__Activity__
For the records that follow, work out how many lines include "they" and give only that count.

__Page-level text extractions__
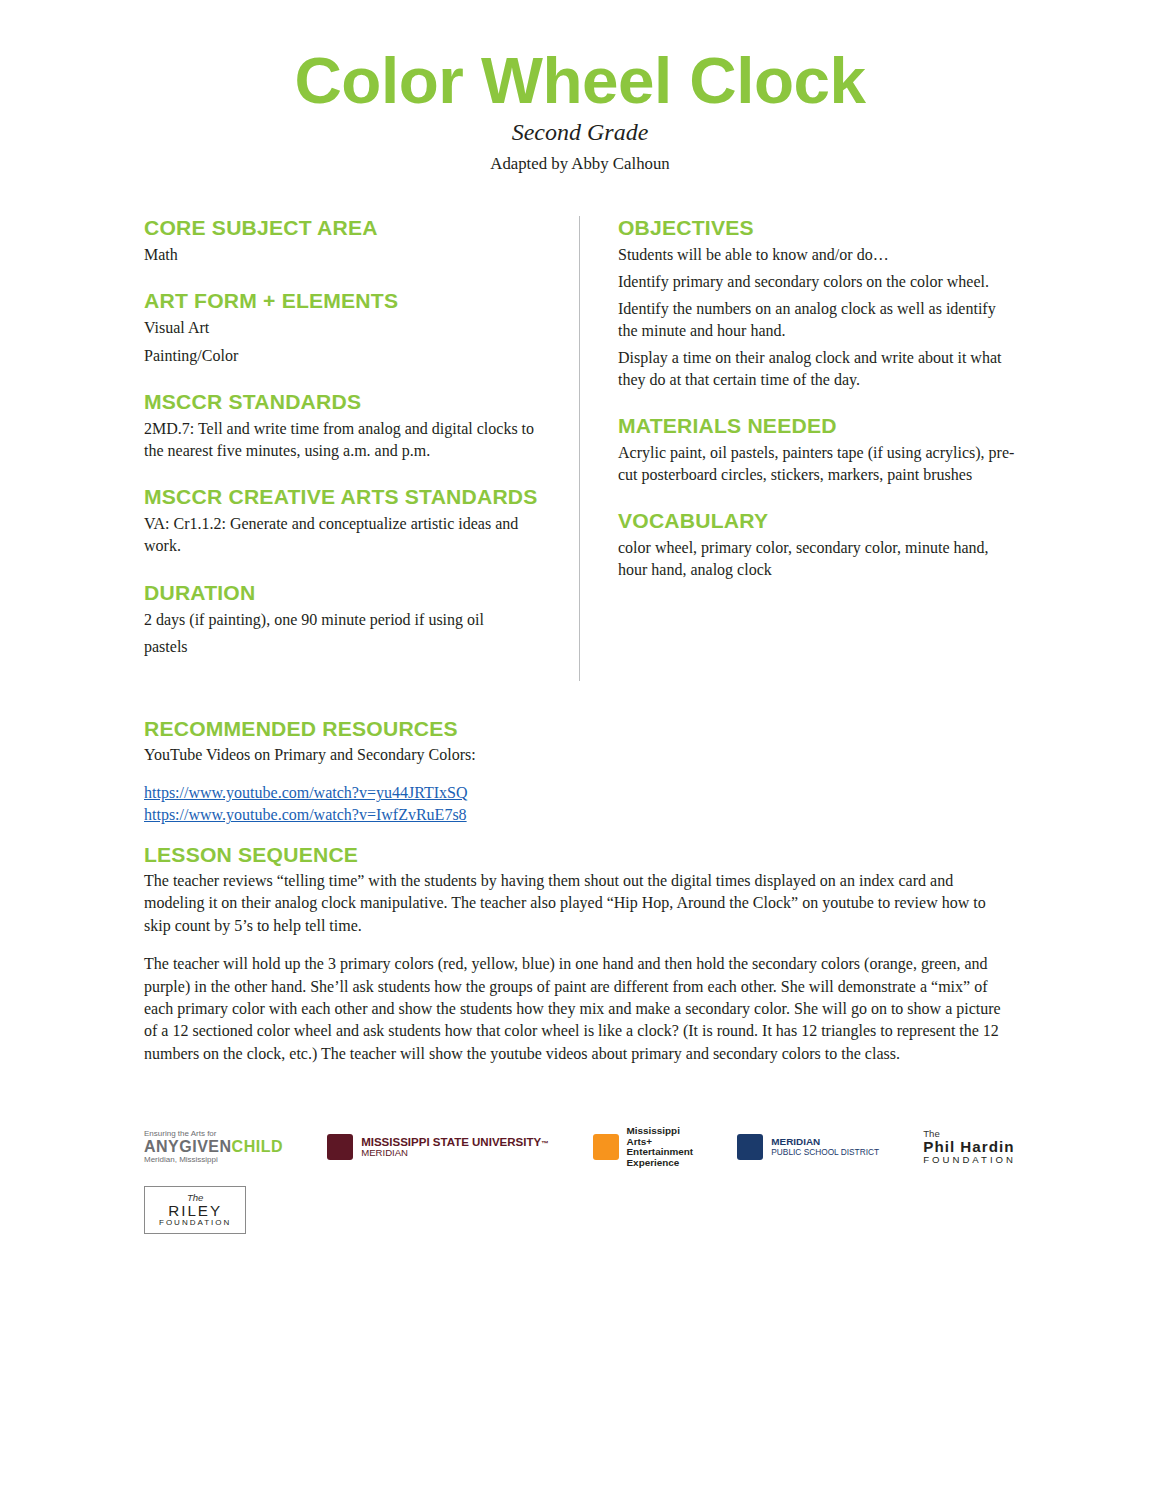Color Wheel Clock
Second Grade
Adapted by Abby Calhoun
Core Subject Area
Math
Art Form + Elements
Visual Art
Painting/Color
MSCCR Standards
2MD.7: Tell and write time from analog and digital clocks to the nearest five minutes, using a.m. and p.m.
MSCCR Creative Arts Standards
VA: Cr1.1.2: Generate and conceptualize artistic ideas and work.
Duration
2 days (if painting), one 90 minute period if using oil
pastels
Objectives
Students will be able to know and/or do…
Identify primary and secondary colors on the color wheel.
Identify the numbers on an analog clock as well as identify the minute and hour hand.
Display a time on their analog clock and write about it what they do at that certain time of the day.
Materials Needed
Acrylic paint, oil pastels, painters tape (if using acrylics), pre-cut posterboard circles, stickers, markers, paint brushes
Vocabulary
color wheel, primary color, secondary color, minute hand, hour hand, analog clock
Recommended Resources
YouTube Videos on Primary and Secondary Colors:
https://www.youtube.com/watch?v=yu44JRTIxSQ https://www.youtube.com/watch?v=IwfZvRuE7s8
Lesson Sequence
The teacher reviews “telling time” with the students by having them shout out the digital times displayed on an index card and modeling it on their analog clock manipulative. The teacher also played “Hip Hop, Around the Clock” on youtube to review how to skip count by 5’s to help tell time.
The teacher will hold up the 3 primary colors (red, yellow, blue) in one hand and then hold the secondary colors (orange, green, and purple) in the other hand. She’ll ask students how the groups of paint are different from each other. She will demonstrate a “mix” of each primary color with each other and show the students how they mix and make a secondary color. She will go on to show a picture of a 12 sectioned color wheel and ask students how that color wheel is like a clock? (It is round. It has 12 triangles to represent the 12 numbers on the clock, etc.) The teacher will show the youtube videos about primary and secondary colors to the class.
Ensuring the Arts for
ANY GIVEN CHILD
Meridian, Mississippi
MISSISSIPPI STATE UNIVERSITY™
MERIDIAN
Mississippi
Arts+
Entertainment
Experience
MERIDIAN
PUBLIC SCHOOL DISTRICT
The
Phil Hardin
FOUNDATION
The
RILEY
FOUNDATION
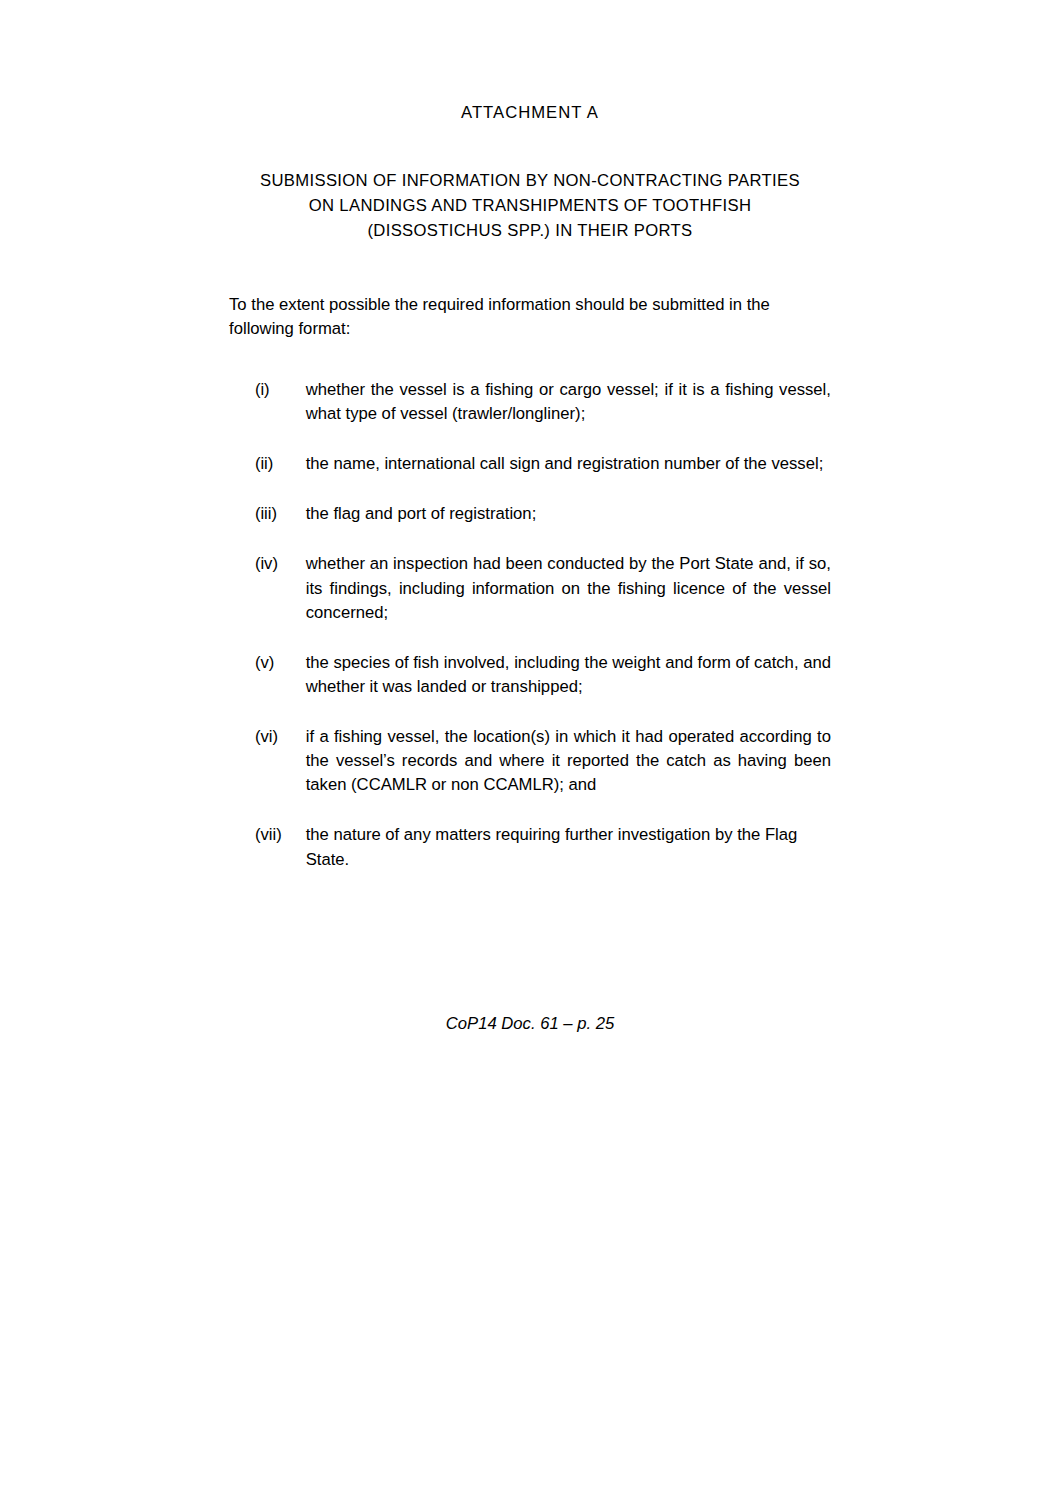ATTACHMENT A
SUBMISSION OF INFORMATION BY NON-CONTRACTING PARTIES
ON LANDINGS AND TRANSHIPMENTS OF TOOTHFISH
(DISSOSTICHUS SPP.) IN THEIR PORTS
To the extent possible the required information should be submitted in the following format:
(i) whether the vessel is a fishing or cargo vessel; if it is a fishing vessel, what type of vessel (trawler/longliner);
(ii) the name, international call sign and registration number of the vessel;
(iii) the flag and port of registration;
(iv) whether an inspection had been conducted by the Port State and, if so, its findings, including information on the fishing licence of the vessel concerned;
(v) the species of fish involved, including the weight and form of catch, and whether it was landed or transhipped;
(vi) if a fishing vessel, the location(s) in which it had operated according to the vessel’s records and where it reported the catch as having been taken (CCAMLR or non CCAMLR); and
(vii) the nature of any matters requiring further investigation by the Flag State.
CoP14 Doc. 61 – p. 25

__Solution to this task__
2